Many prefabricated fence slabs are sold in sections, like the ones on this cedar fence. (Photo by Tracey Robbins)
Here's a step-by-step guide to erecting a privacy fence:
Most privacy fences are built 6 feet tall. While slats can be purchased individually, it is more common to buy panels in prefabricated 8-foot sections. Individual slats are normally used for fence repair and installation adjustments.
Begin by laying out the corner and end posts locations. Mark these locations with a piece of rebar or some other type of flag to will allow you to adjust the locations as necessary. Fences are easiest to build on relatively level surfaces; however, adjustments can be easily made for slight grades. Set these corner and end posts carefully because their placement can affect the look of the fence. For a 6-foot fence, use a post that is between 8 and 10 feet tall. A square 4” x 4” post can be used; however, a 6” x 6” post is recommended for added strength.
Dig a hole at least 24 inches deep, with a diameter that is approximately three times larger than the post width. If your fence location is unprotected and subject to high wind shear and vibration, it might be necessary to dig the hole deeper than 24 inches. Tamp the bottom of the hole to increase its density. It might be necessary to pour a small concrete footer first and allow it to cure before going further in very soft soil. Add the depth of the footer to the depth of your hole.
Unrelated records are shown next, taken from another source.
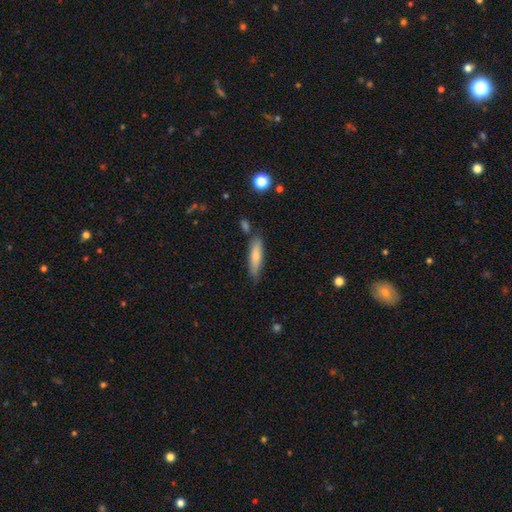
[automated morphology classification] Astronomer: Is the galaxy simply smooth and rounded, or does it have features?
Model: smooth — 76%.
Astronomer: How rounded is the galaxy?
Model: cigar-shaped — 72%.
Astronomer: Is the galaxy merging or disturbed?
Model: none — 74%.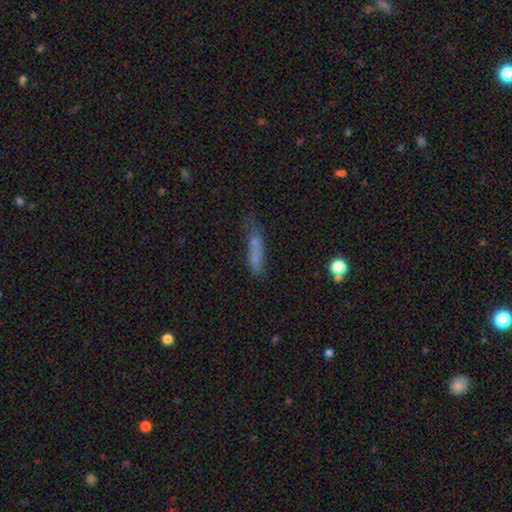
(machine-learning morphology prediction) This appears to be a smooth galaxy with no disk features (68%) that is cigar-shaped (72%). Merging: none (44%).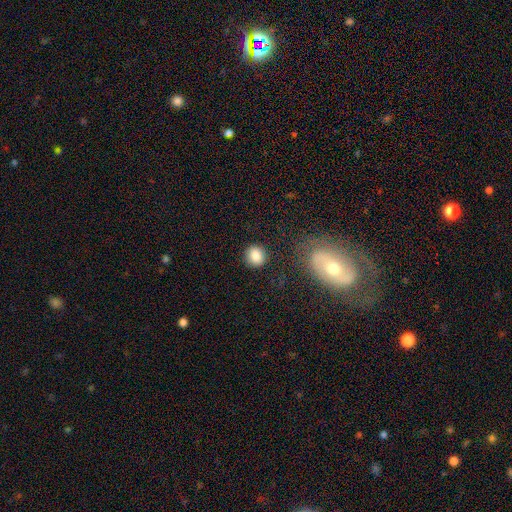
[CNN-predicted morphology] smooth_or_featured: smooth (p=0.85) [alt: star or artifact p=0.09]
how_rounded: round (p=0.86) [alt: in between p=0.13]
merging: none (p=0.86) [alt: minor disturbance p=0.08]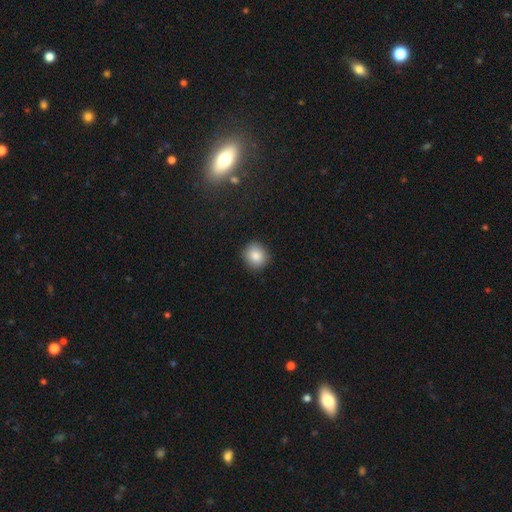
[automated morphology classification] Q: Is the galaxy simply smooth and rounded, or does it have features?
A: smooth — 85%.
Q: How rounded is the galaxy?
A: round — 86%.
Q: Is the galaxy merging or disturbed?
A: none — 89%.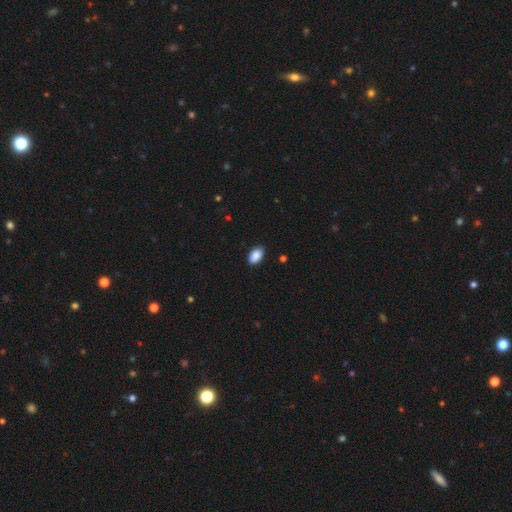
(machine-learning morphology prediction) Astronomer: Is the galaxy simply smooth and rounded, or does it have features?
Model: smooth — 89%.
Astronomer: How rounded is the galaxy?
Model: in between — 93%.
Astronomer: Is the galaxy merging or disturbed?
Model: none — 87%.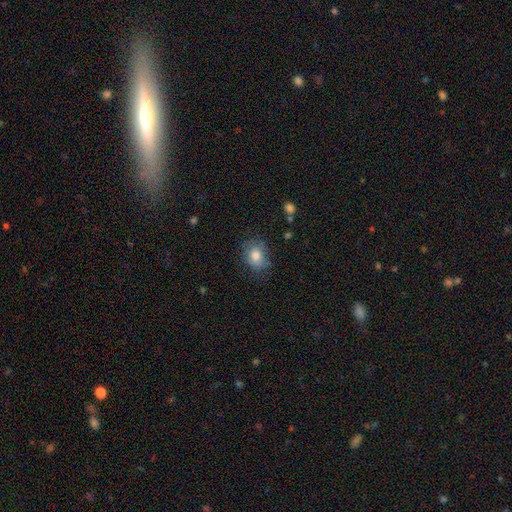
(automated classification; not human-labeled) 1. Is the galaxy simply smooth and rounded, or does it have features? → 80% smooth, 11% featured or disk, 10% star or artifact.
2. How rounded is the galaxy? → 52% in between, 47% round, 1% cigar-shaped.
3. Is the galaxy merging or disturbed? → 67% none, 23% minor disturbance, 7% major disturbance, 2% merger.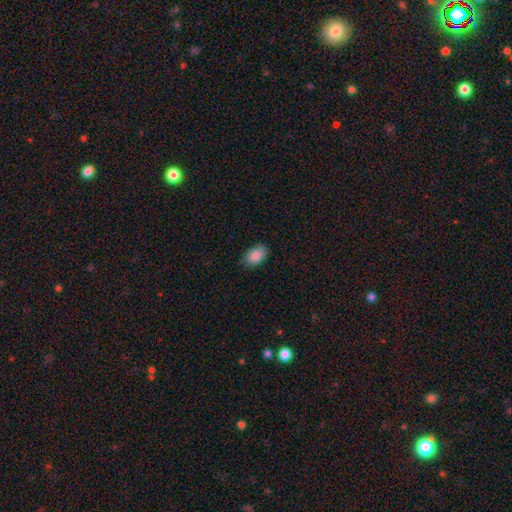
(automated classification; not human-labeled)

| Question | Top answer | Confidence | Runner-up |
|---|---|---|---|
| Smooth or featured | smooth | 87% | star or artifact (7%) |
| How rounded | in between | 90% | round (8%) |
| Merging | none | 80% | minor disturbance (16%) |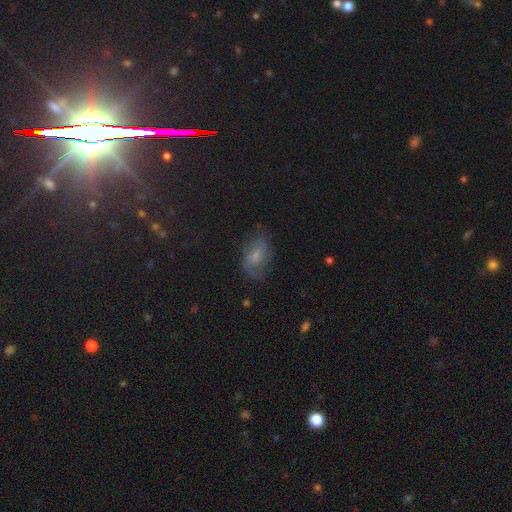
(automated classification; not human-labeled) A smooth galaxy with no disk features (48%). Merging: none (59%).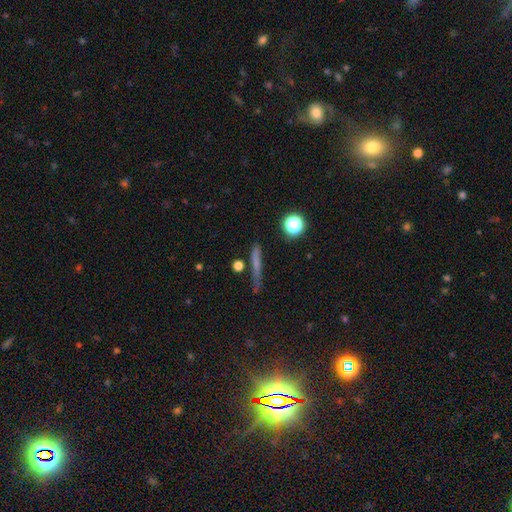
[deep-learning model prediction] The model was most divided on "smooth or featured": smooth: 48%, featured or disk: 35%, star or artifact: 17%. More confident: merging — none (79%).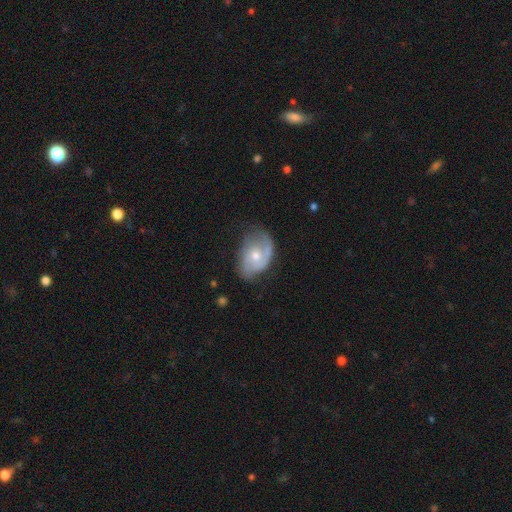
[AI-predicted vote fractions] Overall: featured or disk (71%). Edge-on disk: no (96%). Bar: no (70%). Spiral arms: yes (88%). Spiral arm count: 2 (57%; can't tell 18%). Spiral winding: medium (43%; tight 36%). Bulge size: moderate (57%; small 38%). Merging: none (58%; minor disturbance 28%).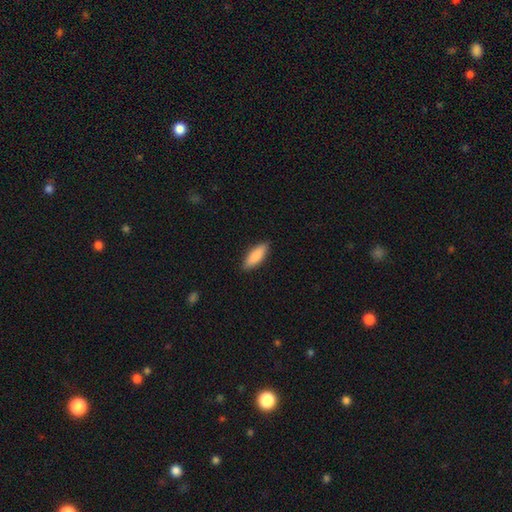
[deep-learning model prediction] Overall: smooth (87%). How rounded: in between (64%; cigar-shaped 34%). Merging: none (88%).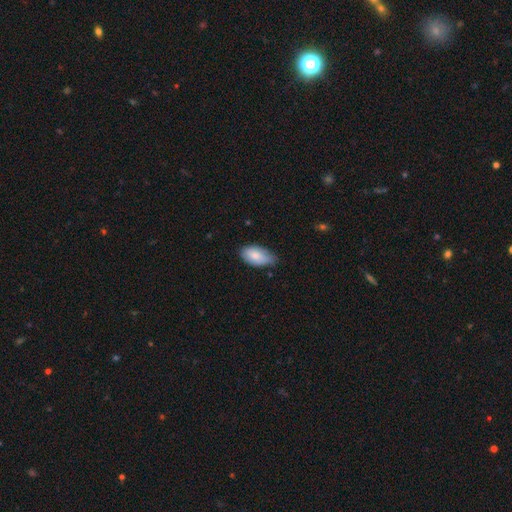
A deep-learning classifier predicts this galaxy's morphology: Overall: smooth (82%). How rounded: in between (94%). Merging: none (57%; minor disturbance 37%).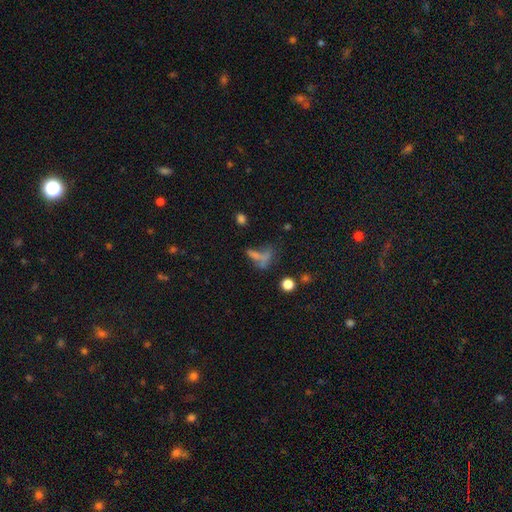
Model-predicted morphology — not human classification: smooth 51%, star or artifact 27%, featured or disk 22%. Down the decision tree: how rounded — in between (48%); merging — none (37%).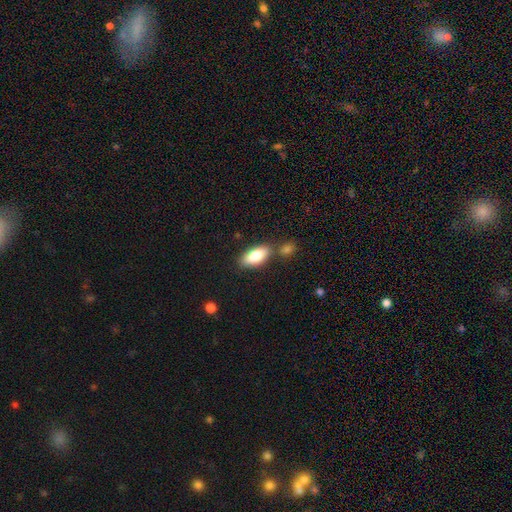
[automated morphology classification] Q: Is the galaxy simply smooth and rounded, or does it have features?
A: smooth — 83%.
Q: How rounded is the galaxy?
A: in between — 87%.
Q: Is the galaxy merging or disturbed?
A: none — 72%.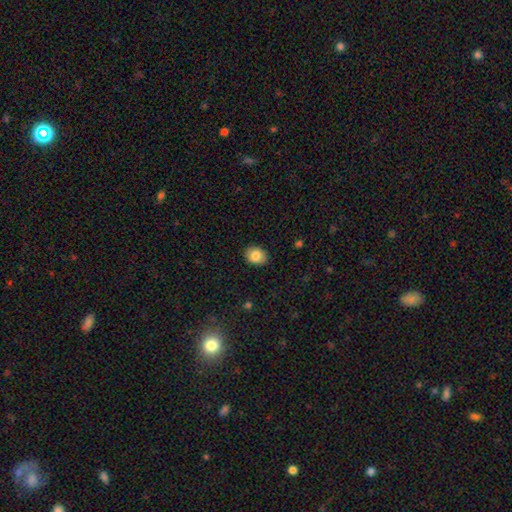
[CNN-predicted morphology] smooth_or_featured: smooth (p=0.85) [alt: star or artifact p=0.08]
how_rounded: in between (p=0.61) [alt: round p=0.38]
merging: none (p=0.89) [alt: minor disturbance p=0.08]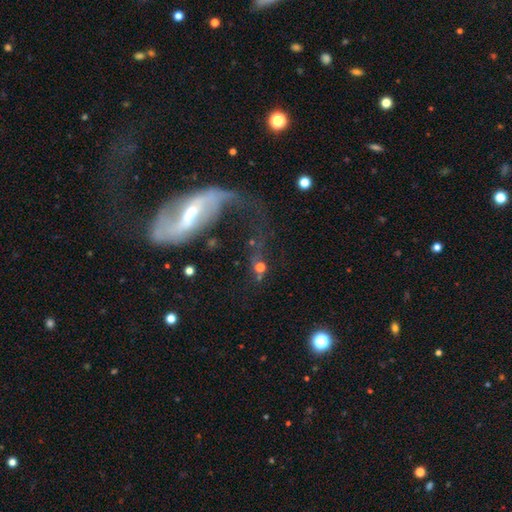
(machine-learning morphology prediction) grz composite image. It shows a featured or disk galaxy (82%) with a strong bar (44%), 2 (82%) loose (74%) spiral arms (90%) and a moderate central bulge (45%, tied with small). Merging: none (41%).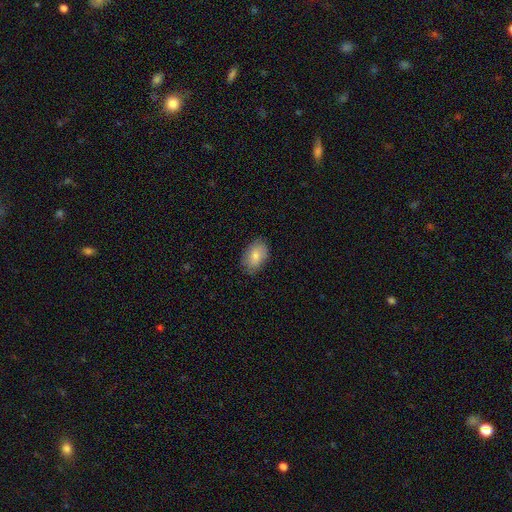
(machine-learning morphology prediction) Overall: smooth (81%). How rounded: in between (86%). Merging: none (81%).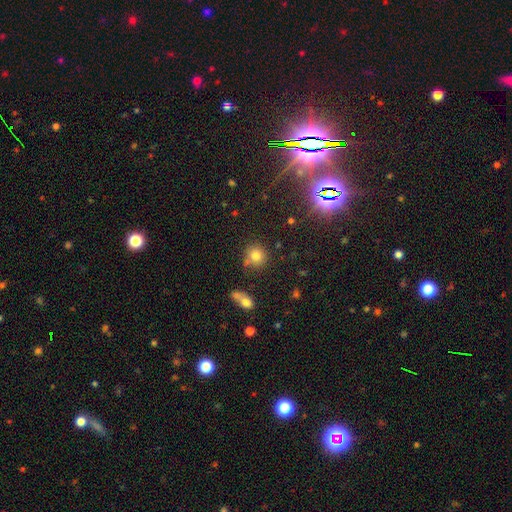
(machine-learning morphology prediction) Smooth or featured: smooth — 77% (star or artifact — 14%)
How rounded: round — 89% (in between — 10%)
Merging: none — 73% (minor disturbance — 12%)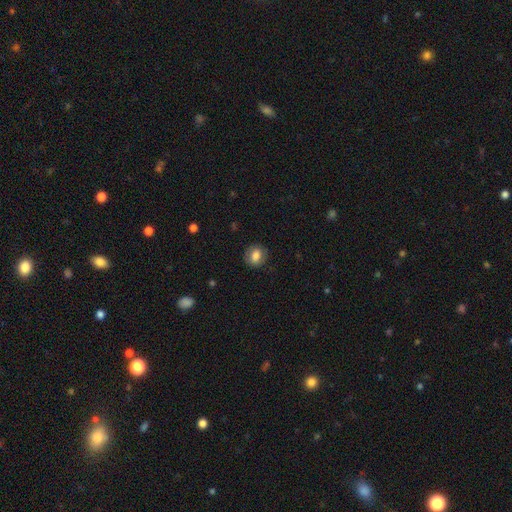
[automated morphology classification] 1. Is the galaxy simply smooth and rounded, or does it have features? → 79% smooth, 12% featured or disk, 8% star or artifact.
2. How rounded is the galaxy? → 60% round, 38% in between, 1% cigar-shaped.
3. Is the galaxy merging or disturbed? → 84% none, 11% minor disturbance, 4% major disturbance, 1% merger.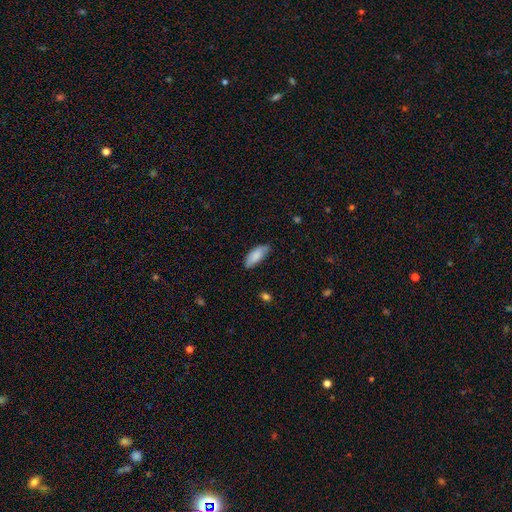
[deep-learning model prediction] This is clearly a smooth galaxy (85%). How rounded: likely in between (80%). Merging: likely none (74%).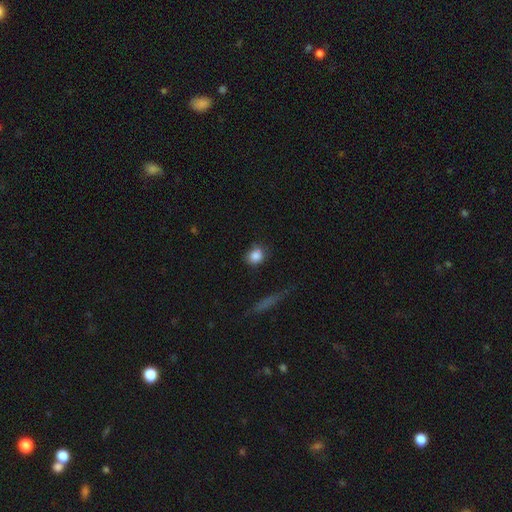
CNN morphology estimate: Smooth or featured?
  - smooth: 85% *
  - star or artifact: 10%
  - featured or disk: 6%
How rounded?
  - round: 73% *
  - in between: 25%
  - cigar-shaped: 2%
Merging?
  - none: 70% *
  - minor disturbance: 20%
  - major disturbance: 5%
  - merger: 4%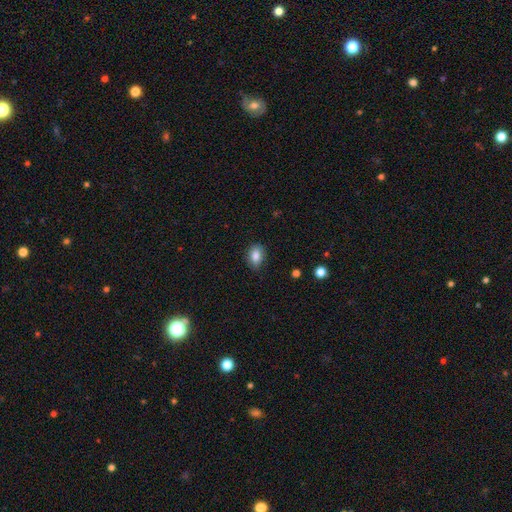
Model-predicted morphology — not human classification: Smooth or featured? smooth (85%)
How rounded? in between (78%)
Merging? none (80%)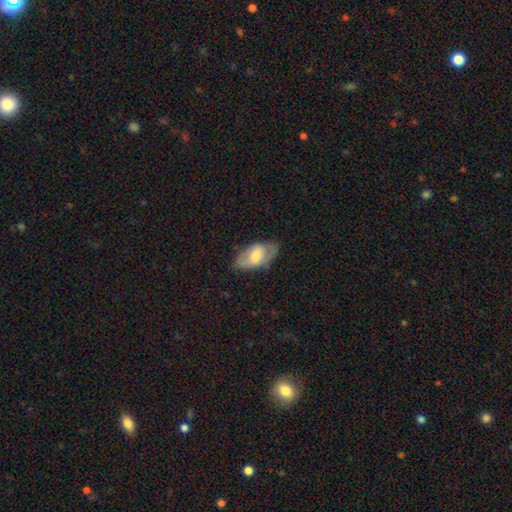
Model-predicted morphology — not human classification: Q: Smooth or featured?
A: smooth (47%); tied with: featured or disk (47%)
Q: Merging?
A: none (68%); runner-up: minor disturbance (22%)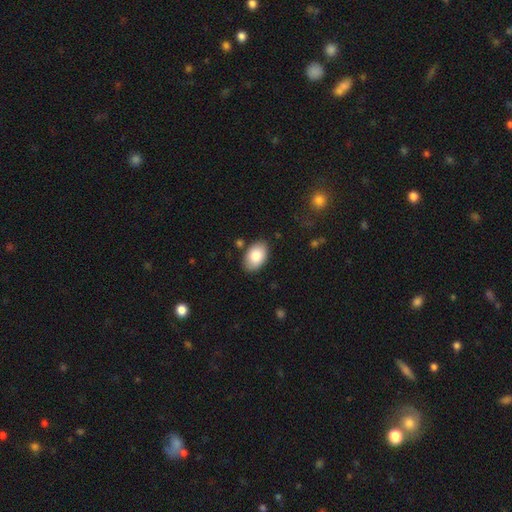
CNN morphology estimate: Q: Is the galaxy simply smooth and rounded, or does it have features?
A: smooth — 84%.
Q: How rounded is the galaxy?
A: in between — 92%.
Next, place to post and secure it. While fill dirt can be used, it is not very stable against wind shear. Two other methods used to secure the post are filling the hole with a concrete mix or packing it with gravel. Using gravel to fill the does not require any curing; furthermore, it is much easier to pull out the post should that become necessary. Gravel will allow water to drain, preventing wood rot and will also make the fence somewhat flexible, allowing it to give slightly in the wind.
String a line between the corner posts at approximately 12 inches from the top. Do the same at the bottom. These lines will be used to set your mid-posts. Dig your holes in the same manner as the corner posts, setting the first post 8 feet on center, measuring from the outer edge of the corner post. This will ensure that the 8-foot panel section will fit properly. Successive mid-posts will all be set on 8-foot centers. Posts on 4-foot centers add stability and strength.
Once all fence posts have been set and allowed to cure, it is time to install the panels. Starting at the corner post, begin installing the panels by either nailing or screwing them to the posts. Spacers can be placed under the panels to assist in holding them, keeping the proper distance from the ground.